A major reason why William Shakespeare remains the most adapted writer in the English language is that, for as illustrious as his own works are, the space between his lines are infinitely pliable for alternative stories to be told. Hamlet is one of the best examples of this, with its narrative echoing out into films ranging from Kurosawa’s noir effort The Bad Sleep Well, to the Second City TV spin-off Strange Brew, to Jason Witter’s Z-movie Hamlet The Vampire Slayer.
Ophelia, in particular, is a more emphatically feminist retelling of the classic story, taking a Rosencrantz & Guildenstern Are Dead approach in giving one of the supporting characters, Hamlet’s to-be Ophelia, the lead role.
From the off-set, this both looks and feels like real Shakespeare beyond the mildly fanfiction stylings of the premise. The sets and costuming are vividly ornate and rustic, Steven Price’s soundtrack gives the whole affair a very regal, almost mythical air that seeps into every frame, and while the writing unfortunately dumbs down some of the source material’s monologues, it still carries that same sense of lyrical flourish that makes the dialogue resonate.

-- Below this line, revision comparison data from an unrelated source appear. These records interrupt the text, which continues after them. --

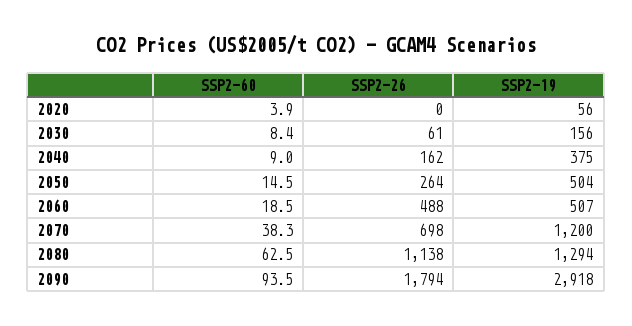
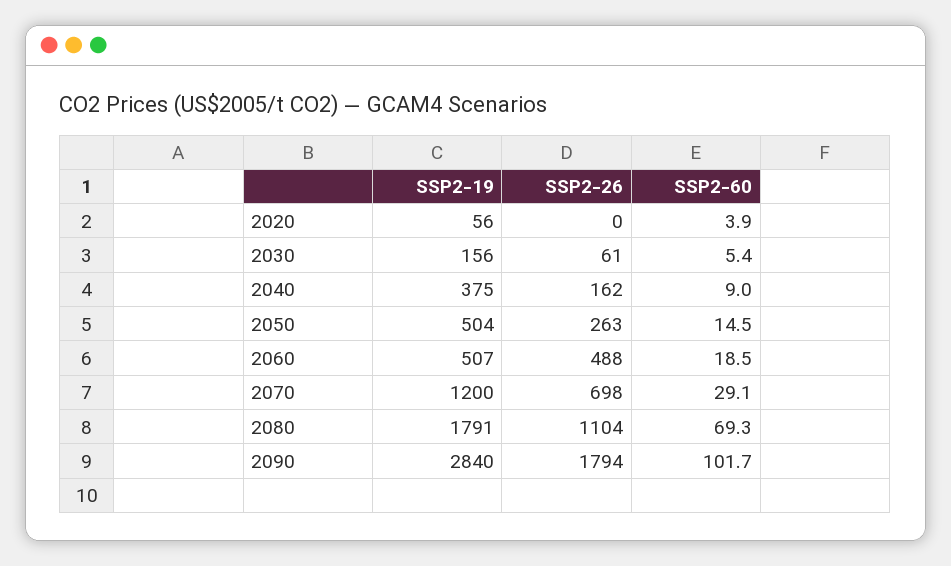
SSP2-60, 2030: 8.4 -> 5.4
SSP2-26, 2050: 264 -> 263
SSP2-60, 2070: 38.3 -> 29.1
SSP2-60, 2080: 62.5 -> 69.3
SSP2-26, 2080: 1138 -> 1104
SSP2-19, 2080: 1294 -> 1791
SSP2-60, 2090: 93.5 -> 101.7
SSP2-19, 2090: 2918 -> 2840

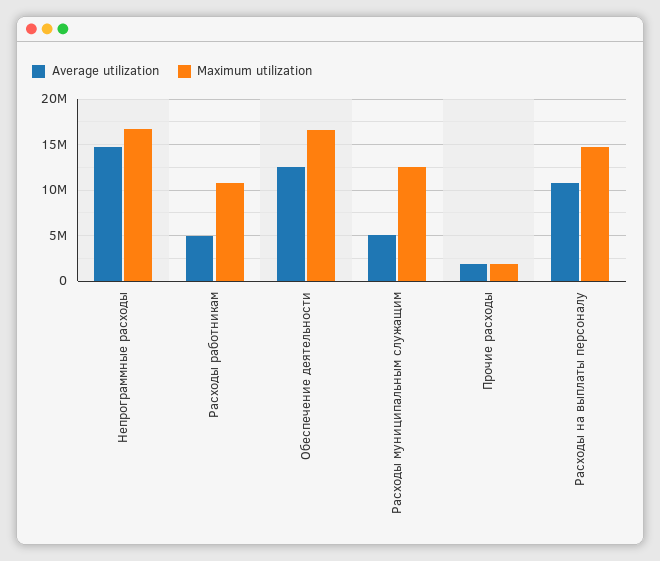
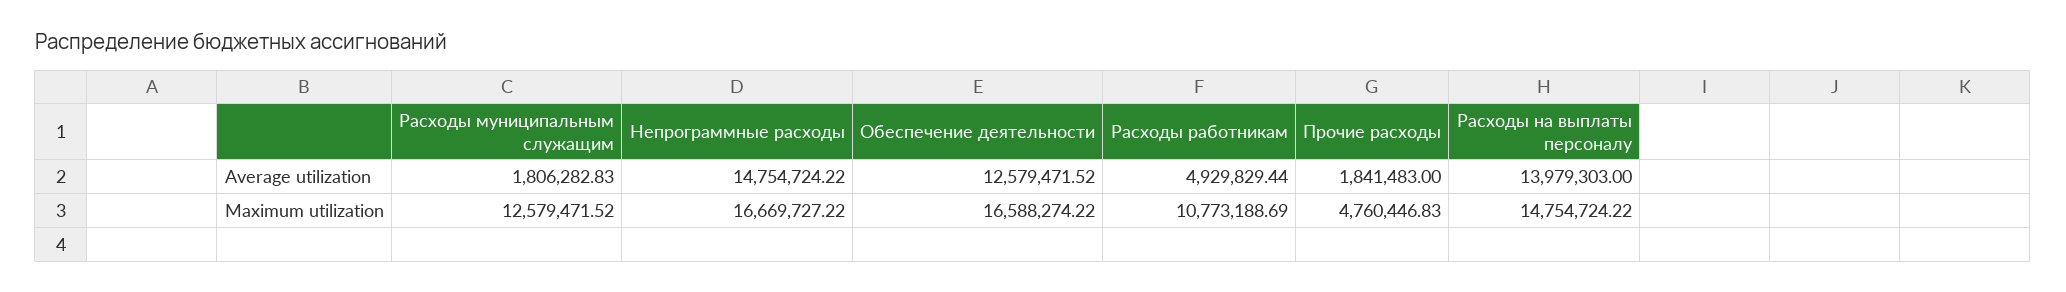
Average utilization, Расходы муниципальным служащим: 5000000 -> 1806282.83
Maximum utilization, Прочие расходы: 2000000 -> 4760446.83
Average utilization, Расходы на выплаты персоналу: 11000000 -> 13979303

It also fits in with Shakespeare’s stylings in how it owes a lot of its imagery to folklore. From the Old Testament to the Greek Pantheon to the Brothers Grimm, even a potential reference to Tim Burton’s Sleepy Hollow, Australian director Claire McCarthy (The Waiting City) and cinematographer Denson Baker, and writer Semi Chellas (Mad Men, upcoming American Woman and Charlie’s Angels) create a synergy with the Bard’s own writing, taking cues from classic stories to create their own. That synergy also comes from plot beats taken directly from the Bard’s other writings, namely Romeo & Juliet and As You Like It, creating this almost Tarantino-esque mash-up of Shakespearean tropes and acknowledgement of artistic predecessors.
As for the retooling of Hamlet specifically, it reframes the story to not just focus on Ophelia but also Hamlet’s mother Gertrude, a unique perspective on a story largely dominated by the egos of men. With Gertrude, captured with palpable tragedy by Naomi Watts, we see not just a bystander but a hopeless romantic at the throes of possessive brutes, the inclusion of which blurs Hamlet’s self-supposed noble cause. And with Ophelia, as per the recent Mary, Queen Of Scots, agency takes the back seat as the preservation of how women are ‘supposed’ to act takes the wheel in the eyes of those in power.
And in all that lies the big problem: With all its connections to other works, be they within the Shakespearean canon or works that influenced it, there isn’t nearly enough of its own worth to balance it out. It’s a feminist rewrite but of an unfortunately bland variety, one that only scrapes the surface of what the original already put out there. It deserves recognition for its artistic breadth, but also criticism for its own shortcomings, as it’s much more fascinating to examine its influences rather than itself as a unique work.